Dr. Alice Domar, Ph.D., founder and director of the Mind/Body Center for Women’s Health at Boston IVF, an infertility clinic affiliated with Harvard Medical School, says that yoga is definitely helpful to the women in her infertility program. She notes that many of the women, when they first arrive at the clinic, are angry with and feel disassociated from their bodies, and some of them are on exercise regimens, which may, in some women, hamper fertility. High stress levels also interfere with fertility, she says.
She uses yoga in her 10-week program in three ways – it is taught as one of many relaxation techniques that women can choose to reduce stress, as a tool to help women reacquaint with their bodies, and as a tool to maintain physical fitness (the women are asked to replace other forms of exercise with yoga while on her program).
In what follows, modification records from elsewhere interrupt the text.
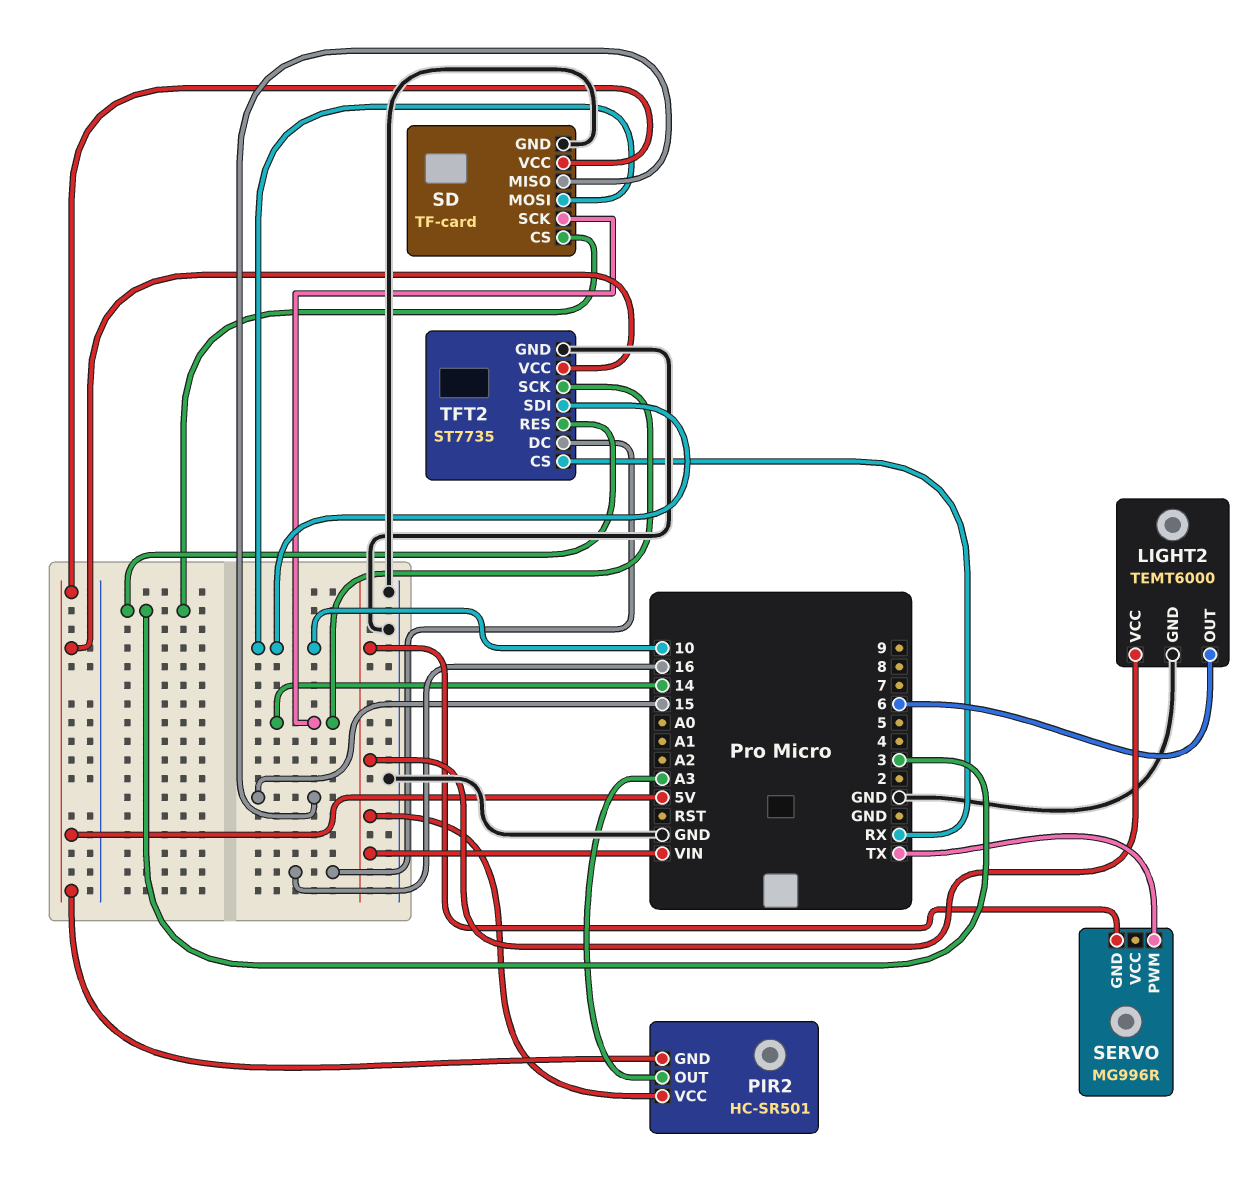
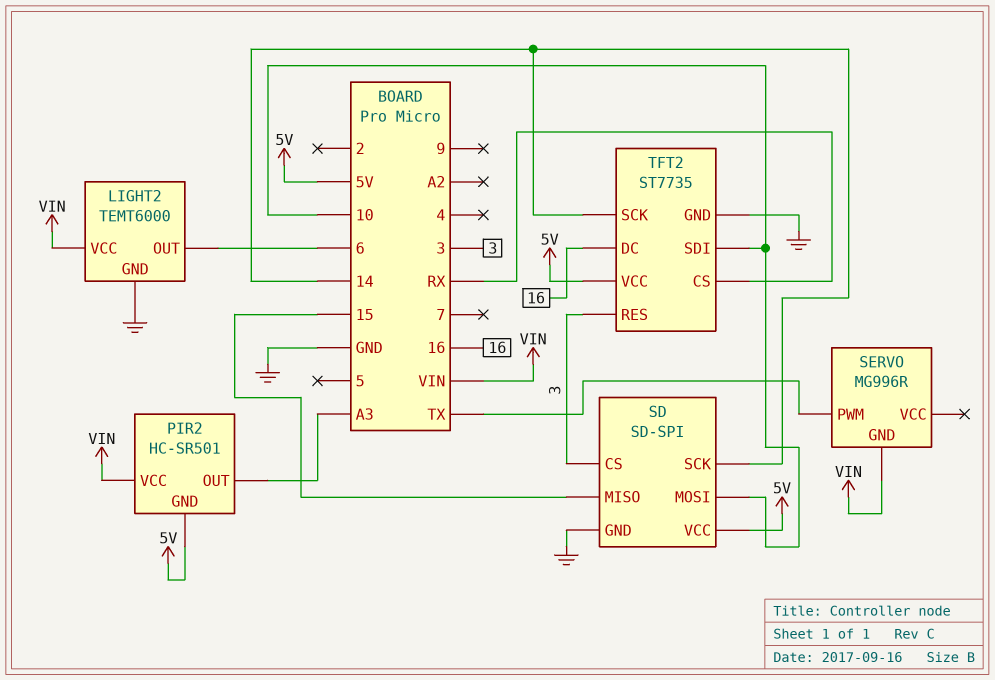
SD: TF-card -> SD-SPI

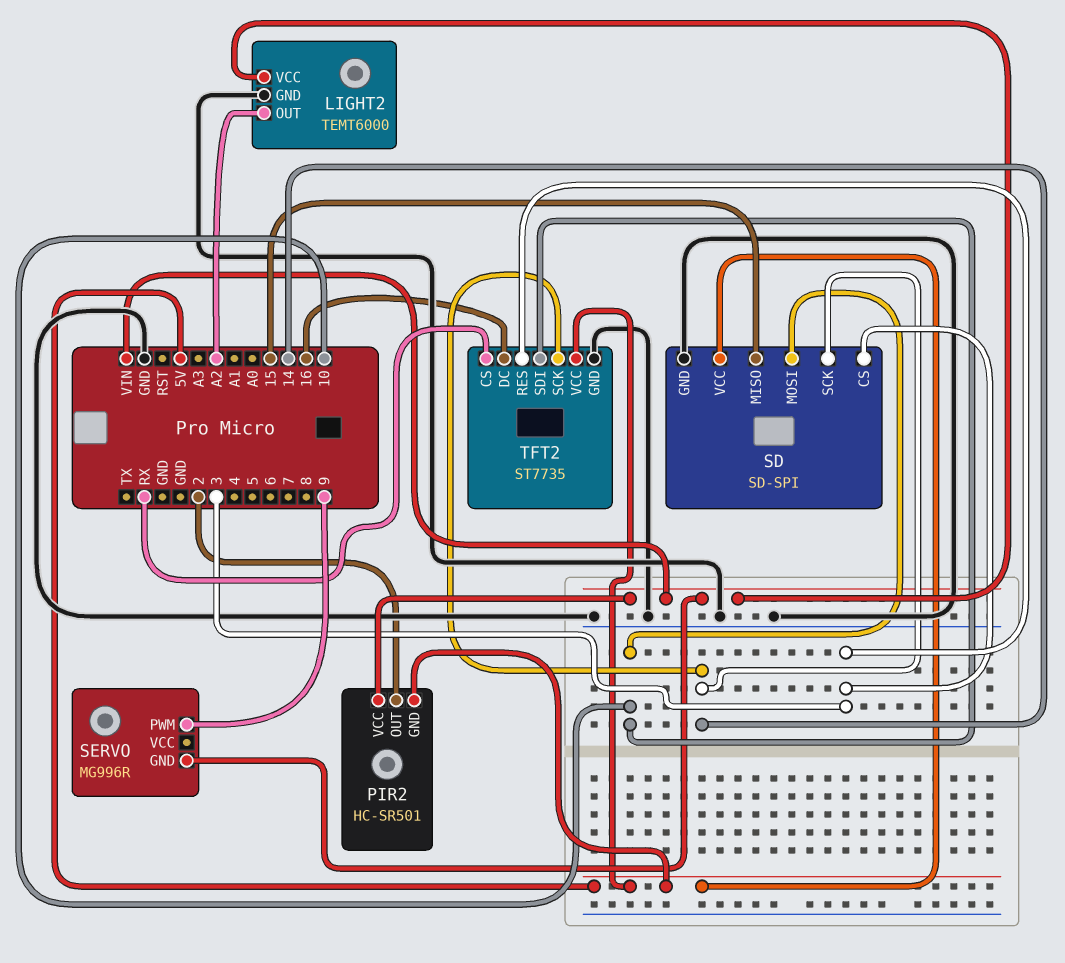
LIGHT2 pin OUT: 6 -> A2
PIR2 pin OUT: A3 -> 2
SERVO pin PWM: TX -> 9

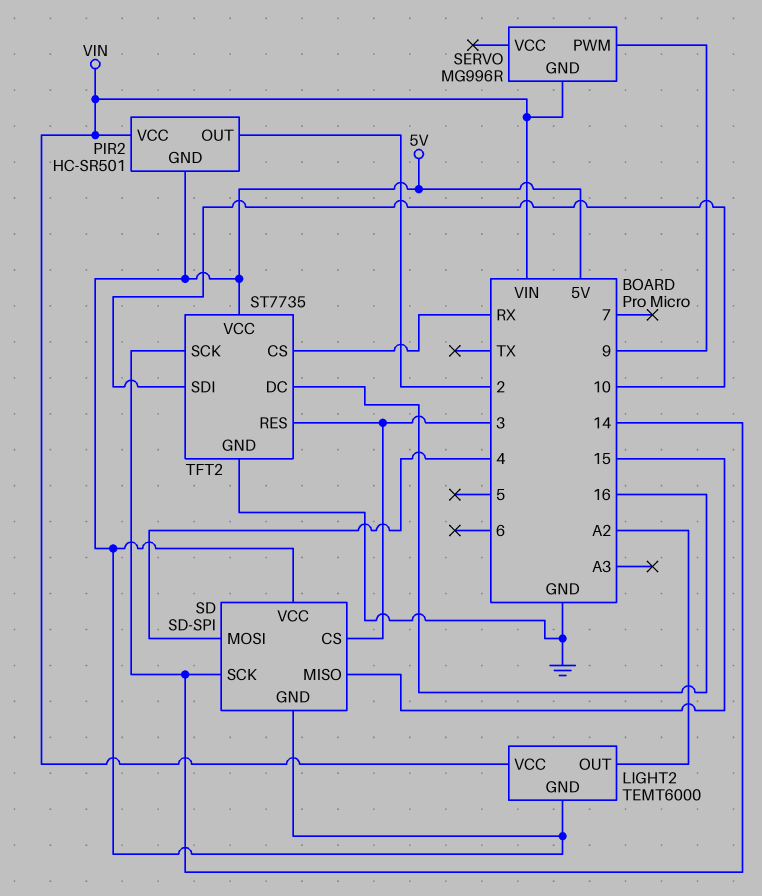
LIGHT2 pin GND: GND -> 5V
SD pin GND: GND -> 5V
SD pin MOSI: 10 -> 4

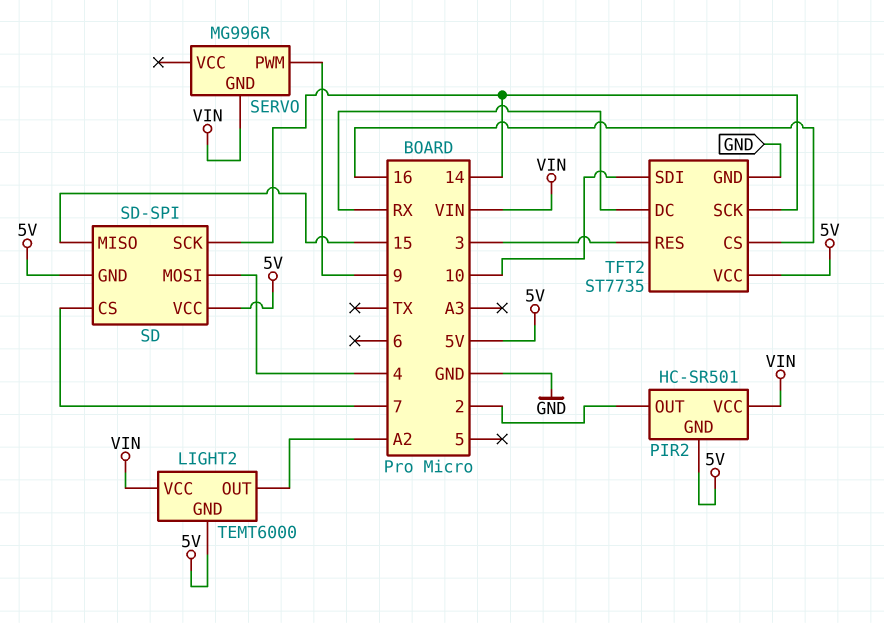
SD pin CS: 3 -> 7
TFT2 pin CS: RX -> 16
TFT2 pin DC: 16 -> RX

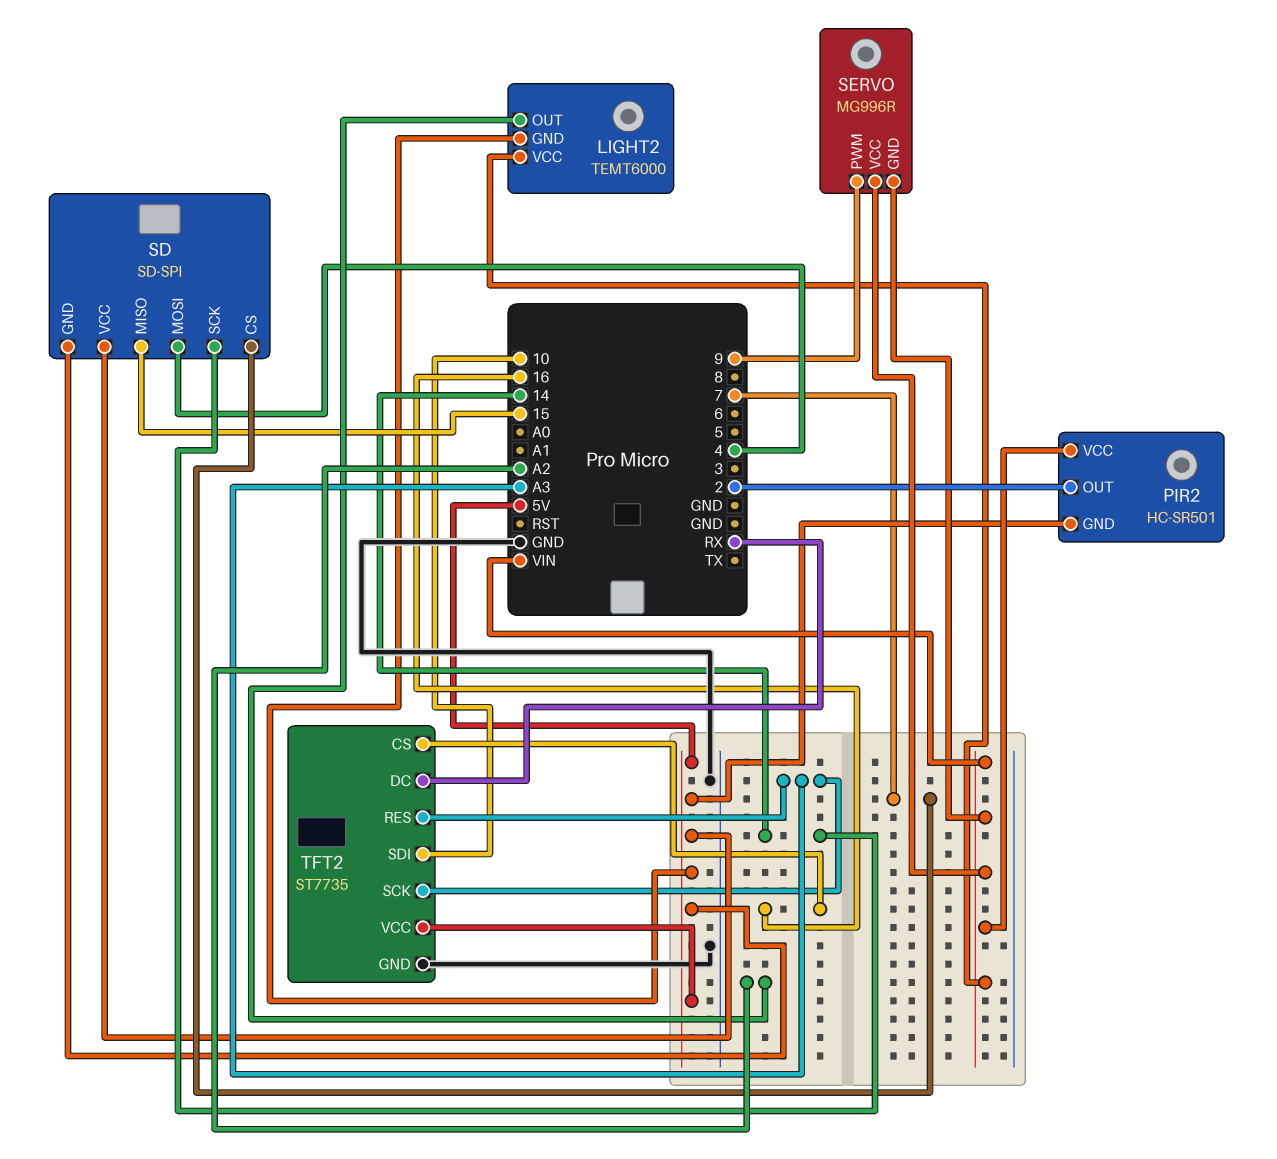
SERVO pin VCC: none -> VIN
TFT2 pin RES: 3 -> A3
TFT2 pin SCK: 14 -> A3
In a study published in Fertility and Sterility (Vol. 73, No.4) in April 2000, Domar reported that women who received a form of group psychological intervention – such as relaxation training (including meditation, yoga, and imagery), methods for emotional expression, or participation in a support group – had significantly increased viable pregnancy rates (55%) compared to women in a control group who did not receive any (20%).
“While [the] physical benefits are all well and good, the greatest gifts yoga brings you are those of strength, awareness and self-love or self-acceptance,” writes Sparrowe.
The issue of self-esteem in women is one that Fleming frequently talks about in her classes, because, she says, women tend to have poor physical self-esteem. “Yoga really helps women accept their bodies. Not that they don’t still want to change them, but…getting women to accept their bodies has a real instrumental effect on their self-esteem.”
One of the ways in which yoga accomplishes this is by emphasizing that a person need not (and in most cases, will not, until several months of practice) be able to do the poses perfectly. If a student in unable to bend all the way down at the hips and touch the floor with her fingers, for instance, she can use a prop and still reap the benefits of that forward bend. In using props, students learn to recognize and accept the limitations of their bodies.
This idea that one can approach a problem in different ways empowers yoga students, and teaches them to be creative and flexible not only in yoga practice, but also in their approach to life, says Johnston. Yoga encourages taking baby steps toward a goal, she says, and teaches the futility of groaning and grunting one’s way through a pose (forward bends, which are thought to be calming, can hardly be so if one is exerting herself to achieve the perfect pose).
While yoga has potentially wonderful benefits for women in all stages of life, it is important to find a teacher well-versed in the practice of yoga and able to provide instruction on all the aspects of yoga – the poses, the breathing and the mental awareness – to be able to reap its benefits. Under the guidance of an experienced teacher, each person can modify the practice to complement her physical and mental condition.
Two years of yoga have not left me with buff body or a washboard stomach, but I am thrilled to report that I have learned to breathe, discovered muscles I never knew existed and, my fingers now reach the floor in a forward bend.
This article appeared originally in Washington Woman magazine.